There is an admission fee, but Sunday kids get in free. The show runs noon-7 p.m. through Friday, then 9 a.m.-7 p.m. Saturday and 9 a.m.-5 p.m. Sunday.

Need more? Go to the website:

Snapper seasons

With the five Gulf states taking control of the private recreational fishing management of red snapper, it’s time to lay out the ground rules.

The switch from federal control came with stipulations for each state — set a season, daily limit, a minimum size limit between 14-18 inches and an option to set a maximum size limit.

The second part of this changeover is where the rubber meets the road for offshore anglers: it’s how the total recreational quota is divided between the federal for-hire/charters and private/state charterboat operations subsectors.

Each state gets a percentage of the overall quota based on what federal managers call “historic” catch.

This year Louisiana's 19.1% (historic catch) comes to 816,233 pounds, the same as last year minus the some 30,000-plus pounds over last year’s quota. Florida (44.8%) gets 1,913,451 pounds, Alabama (26.3%) gets 1,122,622 pounds, Texas (6.2%) gets 265,105 pounds, and Mississippi (3.6%) gets 151,550 pounds, with the same reduction caveat in 2020 catch from 2019 catch data.
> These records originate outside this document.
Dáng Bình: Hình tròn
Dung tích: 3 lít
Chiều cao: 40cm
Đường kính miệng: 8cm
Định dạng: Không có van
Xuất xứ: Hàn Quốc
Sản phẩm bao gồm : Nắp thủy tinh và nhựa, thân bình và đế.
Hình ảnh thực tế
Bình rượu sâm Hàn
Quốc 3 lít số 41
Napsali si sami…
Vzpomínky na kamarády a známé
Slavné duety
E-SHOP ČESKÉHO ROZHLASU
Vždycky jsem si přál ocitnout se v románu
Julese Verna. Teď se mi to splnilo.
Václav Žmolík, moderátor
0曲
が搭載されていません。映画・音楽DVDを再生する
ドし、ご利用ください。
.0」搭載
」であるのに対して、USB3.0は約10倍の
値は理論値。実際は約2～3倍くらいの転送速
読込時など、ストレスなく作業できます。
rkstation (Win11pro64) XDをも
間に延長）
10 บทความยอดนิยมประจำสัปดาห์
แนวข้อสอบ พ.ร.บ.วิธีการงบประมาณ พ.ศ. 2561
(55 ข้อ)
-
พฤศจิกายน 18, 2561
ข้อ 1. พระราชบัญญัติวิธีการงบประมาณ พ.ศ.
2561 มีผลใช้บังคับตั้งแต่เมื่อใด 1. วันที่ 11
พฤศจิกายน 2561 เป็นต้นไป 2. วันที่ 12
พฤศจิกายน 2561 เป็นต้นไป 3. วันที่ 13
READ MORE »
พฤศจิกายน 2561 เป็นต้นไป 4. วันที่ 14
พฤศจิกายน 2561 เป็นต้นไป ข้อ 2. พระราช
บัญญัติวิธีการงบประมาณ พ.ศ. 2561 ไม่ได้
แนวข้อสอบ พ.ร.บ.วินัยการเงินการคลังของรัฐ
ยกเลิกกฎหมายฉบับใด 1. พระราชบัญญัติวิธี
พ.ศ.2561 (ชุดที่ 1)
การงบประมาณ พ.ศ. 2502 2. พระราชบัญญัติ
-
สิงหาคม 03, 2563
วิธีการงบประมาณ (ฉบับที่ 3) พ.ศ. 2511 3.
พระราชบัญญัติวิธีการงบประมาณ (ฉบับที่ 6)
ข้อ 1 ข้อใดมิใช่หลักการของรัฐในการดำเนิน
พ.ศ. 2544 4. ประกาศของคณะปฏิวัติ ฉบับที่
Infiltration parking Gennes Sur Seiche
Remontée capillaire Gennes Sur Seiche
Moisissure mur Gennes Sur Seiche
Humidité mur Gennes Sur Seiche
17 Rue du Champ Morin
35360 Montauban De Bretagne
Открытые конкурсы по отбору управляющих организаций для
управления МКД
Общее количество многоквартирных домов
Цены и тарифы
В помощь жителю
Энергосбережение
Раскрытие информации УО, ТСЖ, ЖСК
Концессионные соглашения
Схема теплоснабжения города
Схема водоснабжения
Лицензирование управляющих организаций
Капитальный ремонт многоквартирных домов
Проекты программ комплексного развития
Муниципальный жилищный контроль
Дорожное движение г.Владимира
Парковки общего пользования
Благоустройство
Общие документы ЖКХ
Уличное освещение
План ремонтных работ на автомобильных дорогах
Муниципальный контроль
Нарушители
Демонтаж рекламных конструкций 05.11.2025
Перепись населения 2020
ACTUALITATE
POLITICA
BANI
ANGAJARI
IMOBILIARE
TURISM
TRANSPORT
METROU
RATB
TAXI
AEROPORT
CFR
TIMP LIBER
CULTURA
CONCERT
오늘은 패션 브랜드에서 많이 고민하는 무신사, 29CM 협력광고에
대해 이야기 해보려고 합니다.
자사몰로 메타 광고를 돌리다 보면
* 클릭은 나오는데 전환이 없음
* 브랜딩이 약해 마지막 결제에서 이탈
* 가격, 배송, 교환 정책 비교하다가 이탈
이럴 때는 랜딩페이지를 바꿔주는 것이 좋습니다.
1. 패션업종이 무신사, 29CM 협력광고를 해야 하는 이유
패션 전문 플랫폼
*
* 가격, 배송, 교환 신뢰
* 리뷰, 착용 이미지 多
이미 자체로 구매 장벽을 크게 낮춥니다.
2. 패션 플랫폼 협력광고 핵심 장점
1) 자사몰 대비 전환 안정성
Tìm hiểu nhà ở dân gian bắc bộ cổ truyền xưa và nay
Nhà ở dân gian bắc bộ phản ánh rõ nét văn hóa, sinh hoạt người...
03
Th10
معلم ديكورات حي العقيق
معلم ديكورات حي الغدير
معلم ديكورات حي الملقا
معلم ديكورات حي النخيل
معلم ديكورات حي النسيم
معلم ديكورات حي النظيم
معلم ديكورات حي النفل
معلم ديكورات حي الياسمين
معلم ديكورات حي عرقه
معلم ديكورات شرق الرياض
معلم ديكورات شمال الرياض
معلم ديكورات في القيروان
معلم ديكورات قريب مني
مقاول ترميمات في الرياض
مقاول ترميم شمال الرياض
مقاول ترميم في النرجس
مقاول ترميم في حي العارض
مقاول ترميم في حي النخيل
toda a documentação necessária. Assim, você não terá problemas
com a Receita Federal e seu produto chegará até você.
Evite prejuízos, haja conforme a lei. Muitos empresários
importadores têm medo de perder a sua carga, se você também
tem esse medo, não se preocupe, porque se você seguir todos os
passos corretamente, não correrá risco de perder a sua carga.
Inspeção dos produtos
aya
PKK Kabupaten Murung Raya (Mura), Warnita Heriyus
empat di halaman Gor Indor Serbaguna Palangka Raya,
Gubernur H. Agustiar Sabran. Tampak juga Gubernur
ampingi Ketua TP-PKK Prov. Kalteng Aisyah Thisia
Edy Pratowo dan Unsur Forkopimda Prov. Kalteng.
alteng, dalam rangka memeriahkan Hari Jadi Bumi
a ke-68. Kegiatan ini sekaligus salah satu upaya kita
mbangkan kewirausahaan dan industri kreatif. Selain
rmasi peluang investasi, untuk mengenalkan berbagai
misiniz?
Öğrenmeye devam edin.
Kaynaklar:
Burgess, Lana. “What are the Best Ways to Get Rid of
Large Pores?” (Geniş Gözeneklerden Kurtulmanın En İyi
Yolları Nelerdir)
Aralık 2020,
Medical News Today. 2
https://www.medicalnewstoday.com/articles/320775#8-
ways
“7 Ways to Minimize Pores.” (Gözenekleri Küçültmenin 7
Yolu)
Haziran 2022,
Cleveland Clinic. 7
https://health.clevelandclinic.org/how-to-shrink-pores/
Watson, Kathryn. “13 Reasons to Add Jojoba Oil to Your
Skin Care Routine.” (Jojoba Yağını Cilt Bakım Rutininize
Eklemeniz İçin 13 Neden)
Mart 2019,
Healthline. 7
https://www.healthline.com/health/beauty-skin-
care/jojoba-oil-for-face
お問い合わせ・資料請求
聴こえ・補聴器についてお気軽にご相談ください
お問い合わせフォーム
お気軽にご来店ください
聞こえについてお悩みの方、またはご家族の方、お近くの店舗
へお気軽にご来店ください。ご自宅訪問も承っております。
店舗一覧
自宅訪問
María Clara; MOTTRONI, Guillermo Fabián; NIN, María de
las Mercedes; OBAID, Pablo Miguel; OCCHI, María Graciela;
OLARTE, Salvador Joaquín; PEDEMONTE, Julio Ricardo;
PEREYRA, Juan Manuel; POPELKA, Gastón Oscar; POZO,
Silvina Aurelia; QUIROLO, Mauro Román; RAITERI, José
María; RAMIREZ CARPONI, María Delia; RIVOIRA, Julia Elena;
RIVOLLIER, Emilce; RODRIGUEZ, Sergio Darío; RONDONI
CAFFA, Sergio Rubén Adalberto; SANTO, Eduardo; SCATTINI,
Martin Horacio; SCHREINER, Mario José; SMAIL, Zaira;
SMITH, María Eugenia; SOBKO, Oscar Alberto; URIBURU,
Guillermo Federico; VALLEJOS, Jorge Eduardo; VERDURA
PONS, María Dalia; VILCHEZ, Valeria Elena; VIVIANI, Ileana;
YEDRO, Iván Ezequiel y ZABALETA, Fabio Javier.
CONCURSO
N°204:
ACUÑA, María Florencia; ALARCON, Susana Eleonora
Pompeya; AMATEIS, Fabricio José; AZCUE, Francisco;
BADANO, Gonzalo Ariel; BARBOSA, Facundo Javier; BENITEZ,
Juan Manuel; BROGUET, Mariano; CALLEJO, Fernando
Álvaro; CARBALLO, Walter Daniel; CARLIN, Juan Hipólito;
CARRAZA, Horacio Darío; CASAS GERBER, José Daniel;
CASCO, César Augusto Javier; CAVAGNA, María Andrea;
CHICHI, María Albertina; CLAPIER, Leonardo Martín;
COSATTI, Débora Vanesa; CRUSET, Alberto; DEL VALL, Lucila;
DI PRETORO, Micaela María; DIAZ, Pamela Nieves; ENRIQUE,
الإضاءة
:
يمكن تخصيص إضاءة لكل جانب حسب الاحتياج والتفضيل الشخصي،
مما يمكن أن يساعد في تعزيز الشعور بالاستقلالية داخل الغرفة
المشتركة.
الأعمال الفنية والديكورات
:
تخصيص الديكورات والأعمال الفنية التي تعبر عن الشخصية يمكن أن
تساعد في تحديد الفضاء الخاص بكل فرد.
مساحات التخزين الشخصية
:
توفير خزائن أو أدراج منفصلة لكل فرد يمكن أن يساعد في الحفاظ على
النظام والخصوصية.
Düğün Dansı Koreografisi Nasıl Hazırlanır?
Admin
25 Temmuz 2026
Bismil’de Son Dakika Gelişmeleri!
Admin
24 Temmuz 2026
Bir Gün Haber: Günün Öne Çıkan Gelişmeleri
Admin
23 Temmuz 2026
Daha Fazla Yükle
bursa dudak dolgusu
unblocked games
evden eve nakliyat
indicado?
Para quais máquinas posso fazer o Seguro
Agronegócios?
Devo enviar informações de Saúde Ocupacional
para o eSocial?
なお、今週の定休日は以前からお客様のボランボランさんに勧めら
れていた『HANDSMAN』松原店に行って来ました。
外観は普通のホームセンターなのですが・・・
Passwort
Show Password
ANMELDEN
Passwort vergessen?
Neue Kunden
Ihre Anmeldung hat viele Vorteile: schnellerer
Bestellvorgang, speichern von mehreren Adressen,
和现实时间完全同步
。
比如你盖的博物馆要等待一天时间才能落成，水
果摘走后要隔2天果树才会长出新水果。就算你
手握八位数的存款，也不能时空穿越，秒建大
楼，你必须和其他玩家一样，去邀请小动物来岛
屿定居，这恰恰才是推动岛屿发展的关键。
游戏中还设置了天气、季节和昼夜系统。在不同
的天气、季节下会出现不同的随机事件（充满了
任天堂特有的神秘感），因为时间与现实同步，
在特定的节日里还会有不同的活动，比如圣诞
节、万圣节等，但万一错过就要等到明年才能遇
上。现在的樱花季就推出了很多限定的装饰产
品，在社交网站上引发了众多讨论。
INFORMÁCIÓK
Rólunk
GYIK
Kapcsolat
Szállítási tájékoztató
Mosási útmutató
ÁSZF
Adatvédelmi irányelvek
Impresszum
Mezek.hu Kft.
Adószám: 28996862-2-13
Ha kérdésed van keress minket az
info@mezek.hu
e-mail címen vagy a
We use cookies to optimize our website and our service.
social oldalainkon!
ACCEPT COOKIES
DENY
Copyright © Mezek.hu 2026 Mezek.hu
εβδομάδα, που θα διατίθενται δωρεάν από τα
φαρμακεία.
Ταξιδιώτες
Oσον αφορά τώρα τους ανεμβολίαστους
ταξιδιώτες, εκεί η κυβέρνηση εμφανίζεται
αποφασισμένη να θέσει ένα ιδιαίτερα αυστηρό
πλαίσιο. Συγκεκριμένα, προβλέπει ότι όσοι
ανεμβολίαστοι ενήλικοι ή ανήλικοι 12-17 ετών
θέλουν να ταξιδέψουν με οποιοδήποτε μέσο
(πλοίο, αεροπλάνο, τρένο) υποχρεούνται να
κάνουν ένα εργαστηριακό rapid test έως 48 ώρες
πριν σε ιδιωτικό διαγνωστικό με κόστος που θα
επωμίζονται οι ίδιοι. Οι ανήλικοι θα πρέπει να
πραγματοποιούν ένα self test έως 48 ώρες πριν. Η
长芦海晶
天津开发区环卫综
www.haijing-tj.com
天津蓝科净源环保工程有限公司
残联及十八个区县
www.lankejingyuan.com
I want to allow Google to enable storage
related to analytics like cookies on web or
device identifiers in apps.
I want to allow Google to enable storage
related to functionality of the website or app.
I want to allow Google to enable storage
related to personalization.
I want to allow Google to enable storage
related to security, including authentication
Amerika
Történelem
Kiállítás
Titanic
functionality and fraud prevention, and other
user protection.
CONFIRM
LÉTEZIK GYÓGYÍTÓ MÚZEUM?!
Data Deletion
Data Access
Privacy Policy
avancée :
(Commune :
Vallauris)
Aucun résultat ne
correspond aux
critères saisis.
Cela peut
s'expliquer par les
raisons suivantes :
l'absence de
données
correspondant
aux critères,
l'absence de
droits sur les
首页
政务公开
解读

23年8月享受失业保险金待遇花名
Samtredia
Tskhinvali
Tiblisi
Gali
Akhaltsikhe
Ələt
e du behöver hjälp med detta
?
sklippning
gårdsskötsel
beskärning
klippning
The state Wildlife and Fisheries Commission has not set the recreational red snapper season, but it’s 99% sure the season will open for a four-day Memorial Day weekend come May 22 and remain open for weekends only with a possible four-day July 4 season, and, if there’s quota remaining, a four-day Labor Day weekend season.

There’s more

The Gulf of Mexico Fishery Management Council announced a June 1-Aug. 1 red snapper season for boats with federal for-hire reef fish permits. It’s in those 62 days federal fisheries managers believe it will take those charters to catch 3,130,000 pounds.

If you’re wondering how those businesses were able to get more than 3 million pounds, then know the total 2020 recreational red snapper quota is 7,339,000 pounds, and if you add the state private/charters (4,269,361, 57.7%) and federal permitted businesses (42.3%) you get that 7 million-pound plus total.

Still more

If western Gulf of Mexico anglers chafe at sharing that 40-plus % of a recreational quota with certain federally permitted charter operation, consider what’s being done to South Atlantic recreationals.

Late last week, the Center for Sportfishing Policy revealed a South Atlantic Fishery Management Council decision “that fishermen from North Carolina (south) to Florida could have a three-day 2020 red snapper season, but may end up with no season at all.”

CSP director Jeff Angers said offshore recreational fishermen in those states have had 37 days of a red snapper season during the past 10 years in federal waters, and Angers said the limited seasons have come, “despite increasing abundance of fish.

“Under the current regulatory framework, a recreational South Atlantic red snapper season of three or fewer days is prohibited. Changing that framework requires a rulemaking period which is in its early stages,” Angers said in the CSP release.

He pointed to the latest federal data (2018) showing a 29,656 fish annual catch limit while, in the same year, the same list identified that Florida anglers, fishing the Atlantic, released an estimated 3,174,288 snapper.

Cobia sizes

Effective March 25, the minimum “keeper” size for cobia (lemonfish, ling) will increase from 33 inches to 36 inches fork length for recreational and commercial take in the Gulf of Mexico.